There's nothing vague about this. We have achieved a rigorous mathematical description of reality in which the application of a handful of simple rules can fully describe any phenomenon, and correctly predict how it will develop and interact with the rest of reality.
We have? Who is "we"? I don't think this statement is true in the slightest, and I know a
lot of scientists.
I’m surprised by this reply. Politesse, my impression of you, lo, these many years, is someone who makes thoughtful, detailed well supported posts. I thought Bilby’s point, that modern society has developed repeatable, replicable and predictive understanding of physical phenomena around us, was well said and demonstrably true. So I was surprised by your reply.
Are you implying that the ”science” of social science belies this?

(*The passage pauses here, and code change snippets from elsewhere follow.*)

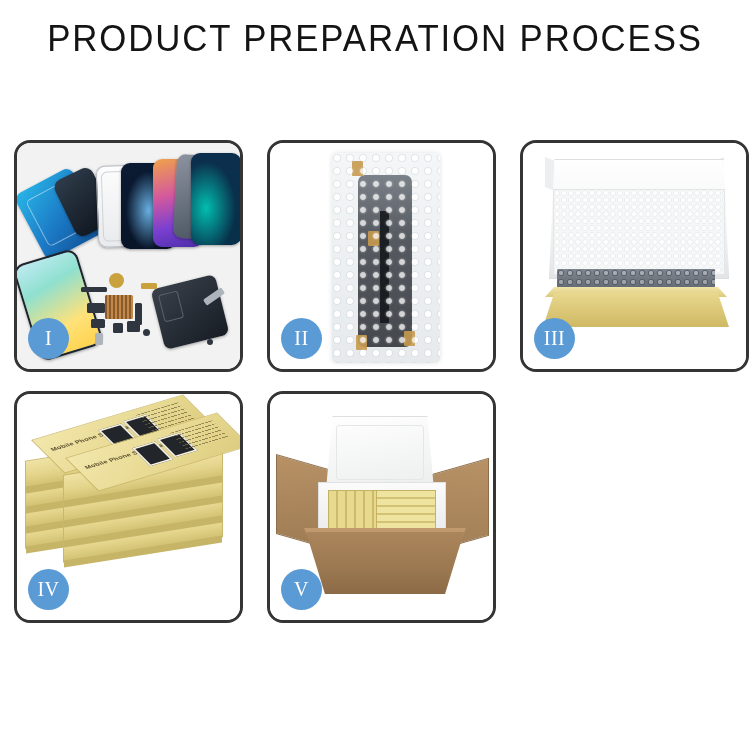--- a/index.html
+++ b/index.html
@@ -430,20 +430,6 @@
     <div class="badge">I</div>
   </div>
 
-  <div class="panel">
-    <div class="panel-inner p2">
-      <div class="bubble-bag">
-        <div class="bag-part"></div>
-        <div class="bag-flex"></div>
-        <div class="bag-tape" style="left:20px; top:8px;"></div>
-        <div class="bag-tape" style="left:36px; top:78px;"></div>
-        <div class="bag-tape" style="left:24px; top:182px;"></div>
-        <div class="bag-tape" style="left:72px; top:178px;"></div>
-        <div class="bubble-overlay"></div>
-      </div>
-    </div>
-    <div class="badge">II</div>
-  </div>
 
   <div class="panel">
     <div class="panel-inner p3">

Is that what you mean by
? I don't think this statement is true in the slightest, and I know a lot of scientists.
I mean, semantically, that is true; but the underlying premise that all the sciences, including the social sciences, have reached a level of sophistication that expects fundamental understanding that leads to reliable predictive capabilities is indeed true of our era, IMHO.
His point is (clearly, in my biased engineering perspective) describing the physical sciences directly and the social sciences indirectly, so I am trying to decide if your reply is a little bit of wry humor, or if you actually disagree with his statement in the context of: Science verifies and reliably predicts, religion does not and never has.
Can you explain more why you think it is
? I don't think this statement is true in the slightest,
that we, as a set of humanity living today and with an established scientific community
have achieved a rigorous mathematical description of reality in which the application of a handful of simple rules can fully describe any phenomenon, and correctly predict how it will develop and interact with the rest of reality.